## Your instructions
Change every occurrence of "marea" to "tormenta" in the entries below, and reproduce their text otherwise unchanged, leaving out the pictures.

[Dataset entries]
-=-=-
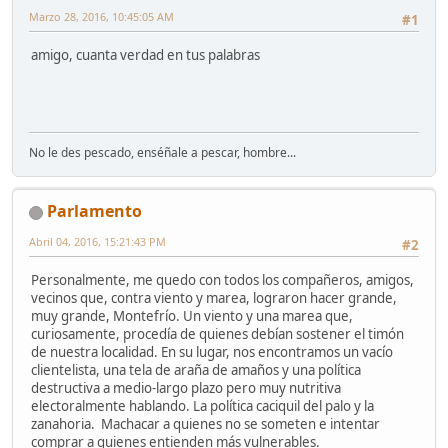
Marzo 28, 2016, 10:45:05 AM
#1
amigo, cuanta verdad en tus palabras
No le des pescado, enséñale a pescar, hombre...
Parlamento
Abril 04, 2016, 15:21:43 PM
#2
Personalmente, me quedo con todos los compañeros, amigos,
vecinos que, contra viento y marea, lograron hacer grande,
muy grande, Montefrío. Un viento y una marea que,
curiosamente, procedía de quienes debían sostener el timón
de nuestra localidad. En su lugar, nos encontramos un vacío
clientelista, una tela de araña de amaños y una política
destructiva a medio-largo plazo pero muy nutritiva
electoralmente hablando. La política caciquil del palo y la
zanahoria. Machacar a quienes no se someten e intentar
comprar a quienes entienden más vulnerables.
-=-=-
## Result
Marzo 28, 2016, 10:45:05 AM
#1
amigo, cuanta verdad en tus palabras
No le des pescado, enséñale a pescar, hombre...
Parlamento
Abril 04, 2016, 15:21:43 PM
#2
Personalmente, me quedo con todos los compañeros, amigos,
vecinos que, contra viento y tormenta, lograron hacer grande,
muy grande, Montefrío. Un viento y una tormenta que,
curiosamente, procedía de quienes debían sostener el timón
de nuestra localidad. En su lugar, nos encontramos un vacío
clientelista, una tela de araña de amaños y una política
destructiva a medio-largo plazo pero muy nutritiva
electoralmente hablando. La política caciquil del palo y la
zanahoria. Machacar a quienes no se someten e intentar
comprar a quienes entienden más vulnerables.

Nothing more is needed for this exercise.